Federalist No.58

Objection That The Number Of Members Will Not Be Augmented As The Progress Of Population Demands

Wednesday, February 20, 1788

James Madison


In Federalist No.55 Madison raised four criticisms against the makeup of the House of Representatives which he intended to address:

  1. That so few representatives would be less trustworthy than a larger body;
  2. They would not have a good knowledge of the local concerns of their constituents;
  3. That they would be from a class of citizens out of touch with the concerns of the many and more likely concerned with their own power;
  4. That the House would become less representative over time as the population increased.

This paper addresses the fourth of those criticisms.


Madison begins by offering three responses:

  1. That the Constitution explicitly addresses the concerns about representation over the long term: that the number of representatives would be reviewed after the first three years, and subsequently every ten years after that, while ensuring every State has at least one representative and that no State would receive more than one representative for every 30,000 inhabitants [the House was capped at 435 representatives by the Reapportionment Act of 1929, so Madison’s arguments are obviously outdated]. Madison also points out that the State constitutions do not explicitly address the issue;
  2. That from the experience of the States, in which the issue has been handled well, it is reasonable to assume it will also be addressed for the Federal government;
  3. That self interest will ensure the system works.

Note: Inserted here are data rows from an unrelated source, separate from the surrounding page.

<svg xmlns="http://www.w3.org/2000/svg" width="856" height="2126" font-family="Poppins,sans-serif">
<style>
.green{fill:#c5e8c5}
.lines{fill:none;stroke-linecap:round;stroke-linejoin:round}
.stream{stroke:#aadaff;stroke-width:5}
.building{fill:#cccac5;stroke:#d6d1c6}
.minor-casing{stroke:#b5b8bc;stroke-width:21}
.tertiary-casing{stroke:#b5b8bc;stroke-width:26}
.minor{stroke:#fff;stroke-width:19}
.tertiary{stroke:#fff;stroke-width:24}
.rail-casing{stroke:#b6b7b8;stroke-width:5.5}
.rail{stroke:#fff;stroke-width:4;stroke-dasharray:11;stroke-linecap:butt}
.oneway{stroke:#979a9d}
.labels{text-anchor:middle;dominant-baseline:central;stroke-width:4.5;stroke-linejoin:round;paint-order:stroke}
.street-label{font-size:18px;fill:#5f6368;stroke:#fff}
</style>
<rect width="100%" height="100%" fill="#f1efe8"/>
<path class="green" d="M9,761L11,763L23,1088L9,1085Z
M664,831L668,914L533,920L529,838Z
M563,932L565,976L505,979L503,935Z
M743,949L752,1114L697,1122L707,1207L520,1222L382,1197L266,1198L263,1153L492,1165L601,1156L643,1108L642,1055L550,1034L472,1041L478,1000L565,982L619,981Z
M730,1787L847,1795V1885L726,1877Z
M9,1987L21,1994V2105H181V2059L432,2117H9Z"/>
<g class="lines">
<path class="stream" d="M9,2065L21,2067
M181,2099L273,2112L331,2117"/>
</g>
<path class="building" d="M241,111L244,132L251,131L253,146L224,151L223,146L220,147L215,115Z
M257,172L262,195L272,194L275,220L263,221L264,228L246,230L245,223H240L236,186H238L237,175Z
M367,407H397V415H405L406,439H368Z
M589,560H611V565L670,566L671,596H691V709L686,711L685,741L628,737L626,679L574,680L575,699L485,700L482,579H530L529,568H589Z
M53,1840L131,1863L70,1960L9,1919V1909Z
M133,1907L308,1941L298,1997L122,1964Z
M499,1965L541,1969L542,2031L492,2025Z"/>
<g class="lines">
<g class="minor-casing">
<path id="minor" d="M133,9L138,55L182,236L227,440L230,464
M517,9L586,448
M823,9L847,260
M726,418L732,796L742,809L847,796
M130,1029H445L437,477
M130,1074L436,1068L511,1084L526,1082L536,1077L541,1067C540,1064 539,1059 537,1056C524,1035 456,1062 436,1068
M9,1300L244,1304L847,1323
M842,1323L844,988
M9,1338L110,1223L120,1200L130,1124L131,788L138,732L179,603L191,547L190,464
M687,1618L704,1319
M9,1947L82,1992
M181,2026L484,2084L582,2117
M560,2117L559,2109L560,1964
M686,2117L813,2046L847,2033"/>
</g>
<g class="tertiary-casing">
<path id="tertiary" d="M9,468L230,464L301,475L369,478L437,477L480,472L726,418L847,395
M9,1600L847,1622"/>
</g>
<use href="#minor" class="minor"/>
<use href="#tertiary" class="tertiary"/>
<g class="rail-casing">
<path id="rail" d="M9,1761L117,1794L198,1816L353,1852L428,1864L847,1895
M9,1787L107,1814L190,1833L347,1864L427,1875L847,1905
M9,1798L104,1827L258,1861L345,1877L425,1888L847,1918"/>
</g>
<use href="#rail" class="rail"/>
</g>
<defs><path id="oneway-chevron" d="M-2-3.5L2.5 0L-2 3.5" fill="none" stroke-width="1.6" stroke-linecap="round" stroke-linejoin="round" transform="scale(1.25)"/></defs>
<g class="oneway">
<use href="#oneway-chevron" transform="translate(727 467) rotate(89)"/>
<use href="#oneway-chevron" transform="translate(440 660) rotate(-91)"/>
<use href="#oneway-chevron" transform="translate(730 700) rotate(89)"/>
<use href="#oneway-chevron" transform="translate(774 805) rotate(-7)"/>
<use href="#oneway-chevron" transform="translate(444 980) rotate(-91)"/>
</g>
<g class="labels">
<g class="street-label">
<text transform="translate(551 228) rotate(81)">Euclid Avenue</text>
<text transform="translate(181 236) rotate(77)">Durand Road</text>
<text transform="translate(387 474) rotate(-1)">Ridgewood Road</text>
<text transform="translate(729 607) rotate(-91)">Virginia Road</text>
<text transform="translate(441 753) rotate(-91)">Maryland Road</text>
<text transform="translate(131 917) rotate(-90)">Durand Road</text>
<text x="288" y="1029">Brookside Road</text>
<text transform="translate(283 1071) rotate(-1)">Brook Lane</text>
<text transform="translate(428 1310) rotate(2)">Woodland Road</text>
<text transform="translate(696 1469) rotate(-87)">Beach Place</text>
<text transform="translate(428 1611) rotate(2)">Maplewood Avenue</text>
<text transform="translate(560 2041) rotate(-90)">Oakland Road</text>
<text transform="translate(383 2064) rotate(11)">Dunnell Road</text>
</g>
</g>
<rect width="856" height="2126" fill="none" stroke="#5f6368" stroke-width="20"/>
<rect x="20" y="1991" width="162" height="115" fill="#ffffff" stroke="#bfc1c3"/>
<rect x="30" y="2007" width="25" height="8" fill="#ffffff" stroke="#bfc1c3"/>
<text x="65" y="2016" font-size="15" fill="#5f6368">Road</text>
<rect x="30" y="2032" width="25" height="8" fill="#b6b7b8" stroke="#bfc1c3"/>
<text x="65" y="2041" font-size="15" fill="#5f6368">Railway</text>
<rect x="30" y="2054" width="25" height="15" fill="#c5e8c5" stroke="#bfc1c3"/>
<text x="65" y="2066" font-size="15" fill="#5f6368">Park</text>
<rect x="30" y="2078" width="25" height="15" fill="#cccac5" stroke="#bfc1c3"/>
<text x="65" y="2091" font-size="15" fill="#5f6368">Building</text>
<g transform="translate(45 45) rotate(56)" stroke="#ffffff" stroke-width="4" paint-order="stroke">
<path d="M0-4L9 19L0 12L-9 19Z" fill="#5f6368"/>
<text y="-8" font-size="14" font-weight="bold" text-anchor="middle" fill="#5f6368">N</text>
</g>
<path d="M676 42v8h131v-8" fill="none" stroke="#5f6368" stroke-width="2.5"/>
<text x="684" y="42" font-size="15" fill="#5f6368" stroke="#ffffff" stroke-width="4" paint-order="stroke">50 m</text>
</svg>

Madison devotes much of the remainder of this paper to this last point. He reasons that the House of Representatives, will give an advantage to states with larger populations, while States with small populations will gain a disproportionate representation in the Senate. Given that either branch of Congress can block legislation, a group of smaller States might form an alliance within the Senate, while larger States would have the advantage in the House. Larger States will, according to their own self-interest, wish to increase their representation in the House when a census shows significant increases in population. He argues that middling States whose populations are significant enough to also benefit from increased representation will also have an interest. New States whose populations are likely to grow quickly will also have an interest in ensuring that representation increases.


This optimism is set against the possibility that smaller States might pursue an unjust policy in which they seek to limit the increases in representation via the Senate. Madison argues that the power of the House to propose supply – that is, they hold the purse – should provide an adequate weapon for the representatives of the people.

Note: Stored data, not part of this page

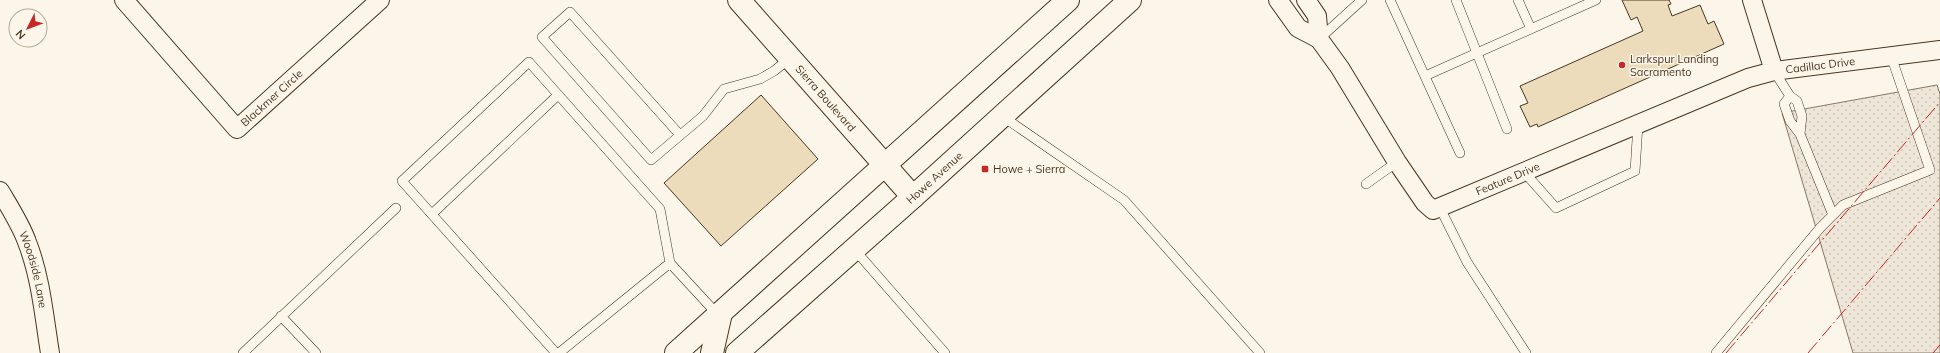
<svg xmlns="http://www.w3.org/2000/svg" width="1940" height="353" font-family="Mulish,sans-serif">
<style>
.grass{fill:url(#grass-dots);stroke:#887966}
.building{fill:#ecdcbc;stroke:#4a3520}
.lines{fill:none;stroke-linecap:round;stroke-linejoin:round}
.service-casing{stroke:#4a3520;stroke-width:10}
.minor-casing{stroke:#4a3520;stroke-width:20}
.tertiary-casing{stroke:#4a3520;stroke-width:24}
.primary-casing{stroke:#4a3520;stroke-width:24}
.service{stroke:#fbf6e9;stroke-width:9}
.minor{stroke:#fbf6e9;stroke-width:18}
.tertiary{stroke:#fbf6e9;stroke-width:22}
.primary{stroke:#fbf6e9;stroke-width:22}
.power{stroke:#c62828;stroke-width:1;stroke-dasharray:14 3 2 3;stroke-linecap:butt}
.poi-dot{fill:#c62828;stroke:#fbf6e9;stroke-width:1.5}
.labels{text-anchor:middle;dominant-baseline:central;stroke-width:3;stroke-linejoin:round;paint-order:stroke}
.poi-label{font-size:11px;fill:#4a3520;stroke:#fbf6e9;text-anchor:start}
.street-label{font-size:11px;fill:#4a3520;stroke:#fbf6e9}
</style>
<defs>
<pattern id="grass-dots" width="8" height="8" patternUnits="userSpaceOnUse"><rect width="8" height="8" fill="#ede6d9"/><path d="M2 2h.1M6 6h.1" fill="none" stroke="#cdc6ba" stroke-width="1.8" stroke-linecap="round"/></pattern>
</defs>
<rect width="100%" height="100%" fill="#fbf6e9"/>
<path class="grass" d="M 1937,85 L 1940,94 L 1940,353 L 1853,353 L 1782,113 Z"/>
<path class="building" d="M 1622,0 L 1669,0 L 1671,4 L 1668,5 L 1672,16 L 1700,5 L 1708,24 L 1714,21 L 1724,44 L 1538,127 L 1537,124 L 1530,127 L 1520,106 L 1528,103 L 1520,86 L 1643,31 L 1637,17 L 1631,20 Z
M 761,95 L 818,159 L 721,246 L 664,183 Z"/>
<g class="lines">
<g class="service-casing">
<path id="service" d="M 1390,0 L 1460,153
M 1456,0 L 1507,129
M 1518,0 L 1531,29
M 1319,39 L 1362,0
M 1774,71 L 1790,96 L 1797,101 L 1802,116 L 1800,134
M 1425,76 L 1596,0
M 1790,96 L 1784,104 L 1790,121 L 1800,134 L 1833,215
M 1002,116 L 1124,200 L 1260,353
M 680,135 L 570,12 L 542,37 L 651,160 L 703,116 L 724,89 L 760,79 L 774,71 L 790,58
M 1525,173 L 1556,208 L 1635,171 L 1638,124
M 1366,184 L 1397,162
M 1440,208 L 1467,262 L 1526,353
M 432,214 L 558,95
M 854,249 L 945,353
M 281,316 L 316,353
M 243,353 L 396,208
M 556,353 L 402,181 L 529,62 L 660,209 L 670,263 L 718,315
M 559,353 L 670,263
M 1716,353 L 1820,228 L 1843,205 L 1930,170 L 1891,56"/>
</g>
<g class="minor-casing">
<g id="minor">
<path id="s1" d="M 124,0 L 237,129 L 380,0"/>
<path id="s2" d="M 1278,0 L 1298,28 L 1319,39 L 1340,68 L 1397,162 L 1425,203 L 1433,210 L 1748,78 L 1774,71"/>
<path d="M 1306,0 L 1317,16 L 1319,39"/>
<path id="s3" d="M 1752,0 L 1774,71 L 1940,50"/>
<path id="s4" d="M 0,191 C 10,208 21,225 27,242 C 41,278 44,316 50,353"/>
</g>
</g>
<g class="tertiary-casing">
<g id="tertiary">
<path id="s5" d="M 739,0 L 913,197"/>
</g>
</g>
<g class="primary-casing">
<g id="primary">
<path d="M 676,353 L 1068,0"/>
<path d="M 712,353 L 721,313"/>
<path id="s6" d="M 737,353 L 913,197 L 1130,0"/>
</g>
</g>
<use href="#service" class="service"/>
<use href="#minor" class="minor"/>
<use href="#tertiary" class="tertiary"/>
<use href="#primary" class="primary"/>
<path class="power" d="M 1726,353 L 1940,102
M 1808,353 L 1940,198
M 1933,353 L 1940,345"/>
</g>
<g class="poi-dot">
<circle cx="1622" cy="65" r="4"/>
<rect x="981" y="165" width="8" height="8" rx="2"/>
</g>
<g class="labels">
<g class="poi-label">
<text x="1630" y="59">Larkspur Landing<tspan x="1630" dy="13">Sacramento</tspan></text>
<text x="993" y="169">Howe + Sierra</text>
</g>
<g class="street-label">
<text stroke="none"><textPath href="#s3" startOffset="121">Cadillac Drive</textPath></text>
<text stroke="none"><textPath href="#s1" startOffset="218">Blackmer Circle</textPath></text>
<text stroke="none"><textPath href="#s5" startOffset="131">Sierra Boulevard</textPath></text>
<text stroke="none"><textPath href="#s6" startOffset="264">Howe Avenue</textPath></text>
<text stroke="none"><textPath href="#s2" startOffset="345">Feature Drive</textPath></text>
<text stroke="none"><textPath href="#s4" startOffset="86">Woodside Lane</textPath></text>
</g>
</g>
<g transform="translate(28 28) rotate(228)"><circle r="19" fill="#fbf6e9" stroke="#b4a999"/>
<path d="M0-3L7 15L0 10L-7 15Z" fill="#c62828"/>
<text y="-6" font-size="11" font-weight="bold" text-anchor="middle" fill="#4a3520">N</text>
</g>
</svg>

However, Madison has to balance this thought with the assurance that this weapon would not be used irresponsibly:

Those who represent the dignity of their country in the eyes of other nations, will be particularly sensible to every prospect of public danger, or of dishonourable stagnation in public affairs … The utmost degree of firmness that can be displayed by the federal Senate or President, will not be more than equal to resistance in which they will be supported by constitutional and patriotic principles.

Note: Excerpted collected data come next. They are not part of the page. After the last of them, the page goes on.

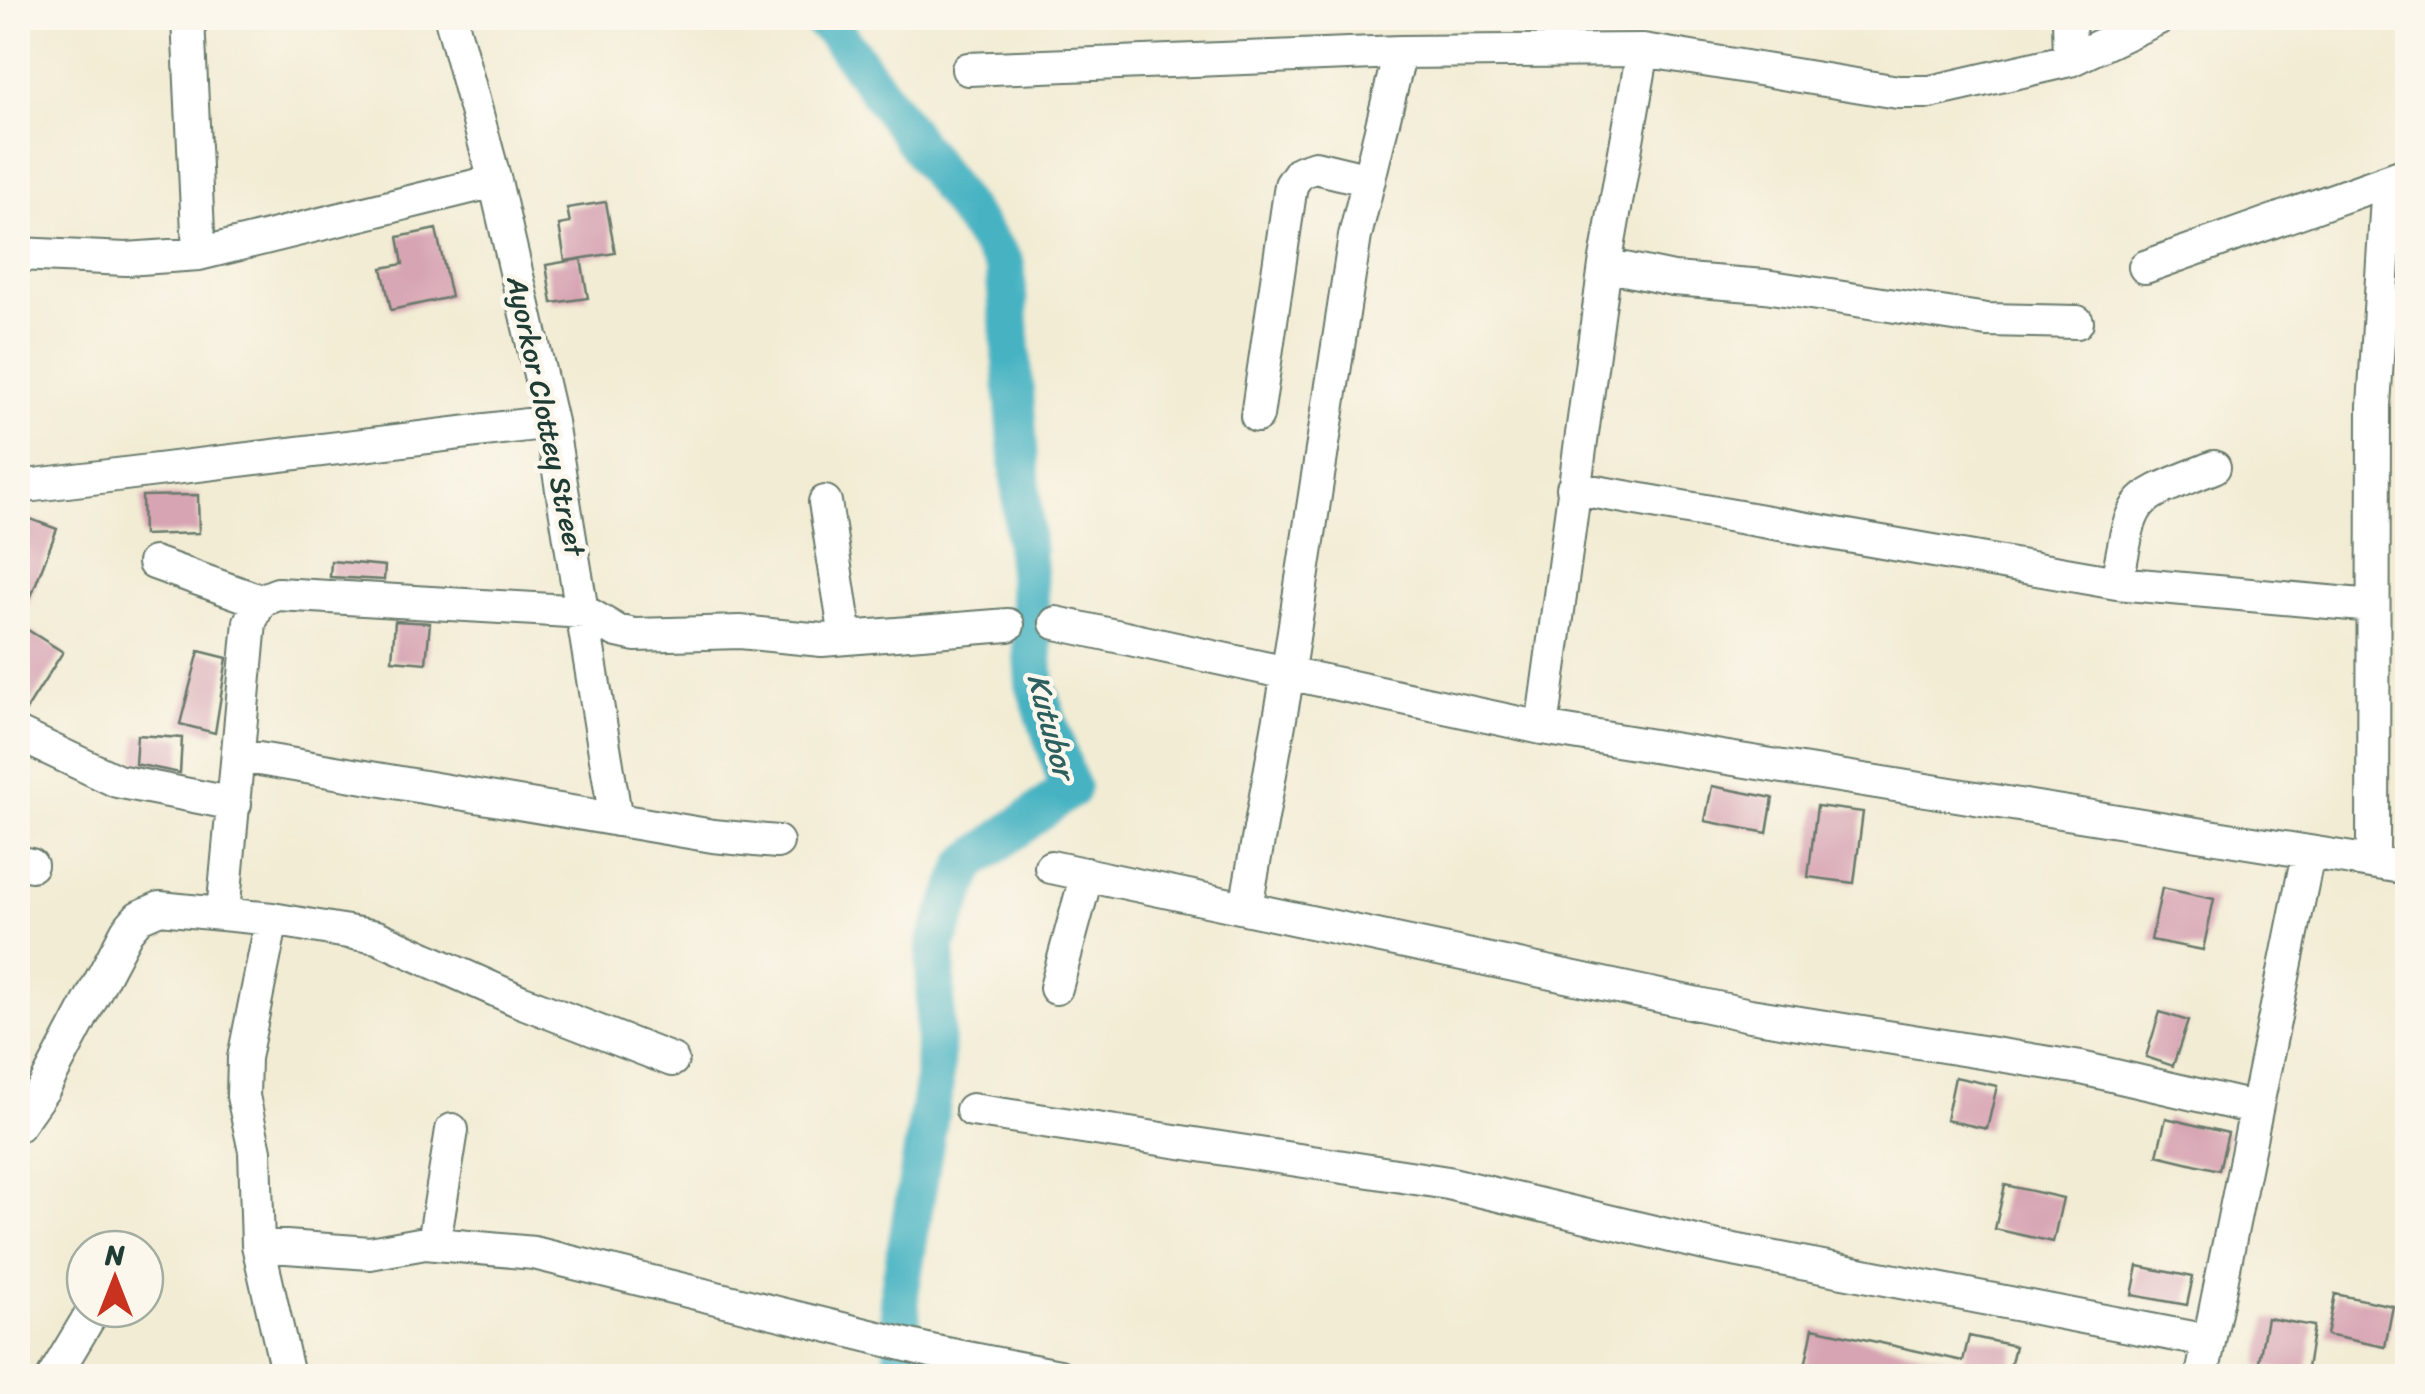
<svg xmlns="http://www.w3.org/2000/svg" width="2425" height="1394" viewBox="0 0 2425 1394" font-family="Sriracha,sans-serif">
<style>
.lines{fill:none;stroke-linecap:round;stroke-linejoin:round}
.river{stroke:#46b3c2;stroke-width:40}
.building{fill:#d7a4b3}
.minor-casing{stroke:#697a6c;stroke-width:36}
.minor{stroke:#fff;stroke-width:32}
.labels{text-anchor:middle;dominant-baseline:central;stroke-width:9;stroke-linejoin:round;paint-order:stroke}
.street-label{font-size:28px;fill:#1f3d34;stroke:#fbf7ec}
.water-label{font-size:30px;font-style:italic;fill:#2b605f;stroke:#fbf7ec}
</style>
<rect width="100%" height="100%" fill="#fbf7ec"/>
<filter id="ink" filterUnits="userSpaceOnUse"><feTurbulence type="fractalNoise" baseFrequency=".01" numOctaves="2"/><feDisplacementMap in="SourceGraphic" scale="20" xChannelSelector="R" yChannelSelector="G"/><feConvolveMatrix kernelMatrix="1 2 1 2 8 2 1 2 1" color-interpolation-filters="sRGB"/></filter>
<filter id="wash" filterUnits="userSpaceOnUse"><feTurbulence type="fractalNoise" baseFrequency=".0048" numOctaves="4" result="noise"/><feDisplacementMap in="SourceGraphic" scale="40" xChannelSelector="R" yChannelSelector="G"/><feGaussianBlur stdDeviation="2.25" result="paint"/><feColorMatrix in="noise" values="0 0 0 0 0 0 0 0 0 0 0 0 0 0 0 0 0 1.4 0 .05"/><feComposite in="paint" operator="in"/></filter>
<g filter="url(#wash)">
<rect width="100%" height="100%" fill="#f2ecd4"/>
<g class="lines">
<path class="river" d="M819,18L833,29L1005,265L1035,684L1070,789L968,864L936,943L934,1084L899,1295L905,1376"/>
</g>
<g id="blocks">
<path class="building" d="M606,202L615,253L565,261L559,225L570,223L567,208Z
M436,229L451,297L391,310L382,268L403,264L398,237Z
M581,259L588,298L552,303L546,265Z
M198,495L199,533L143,535L142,496Z
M25,517L57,529L20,625L63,652L23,715L18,714V537Z
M331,561L385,566L384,580L330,577Z
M395,621L430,623L426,663L392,660Z
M199,651L227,658L215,733L180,724Z
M137,735L182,738L180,773L135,764Z
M1712,786L1773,798L1767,833L1705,821Z
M1817,806L1863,812L1854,883L1808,877Z
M2162,888L2214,899L2203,950L2151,940Z
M2160,1012L2188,1021L2173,1066L2146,1057Z
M1955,1077L1997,1086L1987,1129L1946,1120Z
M2166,1118L2228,1133L2219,1170L2157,1155Z
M2005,1185L2063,1198L2053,1242L1995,1229Z
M2138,1266L2193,1277L2187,1305L2132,1295Z
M2335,1294L2393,1306L2385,1347L2327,1335Z
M2267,1318L2314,1326L2306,1374L2258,1366Z
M1813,1328L1963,1361L1969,1336L2015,1346L2008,1376H1803Z"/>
</g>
</g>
<g filter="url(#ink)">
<use href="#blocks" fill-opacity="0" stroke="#697a6c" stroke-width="2.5"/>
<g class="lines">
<defs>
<path id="minor" d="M188,18L199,254
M451,18L495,181L551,422L616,820
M2069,18L2070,60
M968,69L1400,52L1643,50L1898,92H1930L2070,60L2159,18
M18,254L126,259L199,254L495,181
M1605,265L1673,279L1765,286L1987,320L2077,322
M2145,267L2403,175
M1257,416L1291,185L1300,172L1315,167L1369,180
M18,487L551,422
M1573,488L2117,583L2373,606
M825,502L846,638
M154,563L260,601
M2117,583C2134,491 2128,502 2214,467
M1056,623L1542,728L2408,868
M1542,728L1605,265L1643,50
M18,734L117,781L235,804
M241,756L713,836L777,842
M2373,861L2374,406L2388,181
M18,862L31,865
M1051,867L1750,1015L2081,1068L2254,1108
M1246,907L1284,696L1355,236L1400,52
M223,913L250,622L260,601L278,594L585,612L617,631L635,635L740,632L822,640L1008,625
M272,919L244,1058L243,1096L255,1151L258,1245L288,1376
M1056,988L1087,874
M972,1110L1448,1183L1713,1246L2208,1341
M18,1125L44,1088L127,931L139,917L160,908L272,919L377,937L520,1001L672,1060
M434,1243L452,1130
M258,1245L370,1253L425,1243L534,1253L931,1351L1059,1376
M54,1376L94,1309
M2202,1376L2308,854"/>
</defs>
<use href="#minor" class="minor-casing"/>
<use href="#minor" class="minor"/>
</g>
</g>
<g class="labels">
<g class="street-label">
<text transform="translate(546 416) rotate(78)">Ayorkor Clottey Street</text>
</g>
<g class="water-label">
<text transform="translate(1051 726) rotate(75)">Kutubor</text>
</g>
</g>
<rect width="2425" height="1394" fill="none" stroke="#fbf7ec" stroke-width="60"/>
<g transform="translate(115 1279)"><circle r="48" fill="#fbf7ec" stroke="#a3ada2" stroke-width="2.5"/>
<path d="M0-8L18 38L0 25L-18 38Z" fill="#c8321e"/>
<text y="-15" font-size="28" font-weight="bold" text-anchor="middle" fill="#1f3d34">N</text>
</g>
</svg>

Of course, the Democrats did block supply over President Trump’s plan to build a wall along the Mexican border at the beginning of this year. It was the longest shutdown of government in American history. In Australia, Malcom Fraser’s opposition party blocked supply in 1975 to try to force the prime minister to an election. Whitlam refused and the deadlock was broken by the Governor General, John Kerr, who sacked the Prime Minister. These are just two examples that show supply is indeed a weapon when an opposition that controls the Senate feels there is an existential threat to the country. However, the scenario that Madison imagines is unlikely to occur, given that it would unlikely be perceived as an existential threat.

Speaker of the House Nancy Pelosi, Vice-President Pence, President Trump and Senator Schumer at the meeting in which Trump came into open conflict in front of news cameras with the House over the supply of funds for the border wall with Mexico.

Gough Whitlam on the steps of Parliament House, Australia, after his sacking by Governor General John Kerr. Blocking of supply by Malcom Fraser’s opposition party in the Senate led to Whitlam’s downfall.


Madison ends his paper by turning the discussion concerning representation about, by warning of the dangers of increasing the numbers in the House by too many. He argues that experience shows that when there is too large a representation, several negatives follow. First, issues are treated emotionally rather than through reason. Second, a proportion of the members will necessarily be ill-informed and of lesser talents. As in the ancient democracies, he argues, there will always emerge leaders, but the danger lies in the power they wield: Ignorance will be the dupe of cunning, and passion the slave of sophistry and declamation. In fact, Madison argues that past a certain point, adding more representatives to the House will be counterproductive:

Experience will forever admonish them that, on the contrary, after securing a sufficient number for the purposes of safety, of local information, and of diffusive sympathy with the whole society, they will counteract their own views by every addition to their representatives. The countenance of the government may become more democratic, but the soul that animates it will be more oligarchic.

In addition, the larger the representation, the question as to the appropriate quorums for the passing of legislation arises. Madison argues that a situation would exist in which the government would potentially become less democratic, as the business of government was represented by smaller subset groups from the House that satisfy quorum demands, but are too weighted towards particular interests.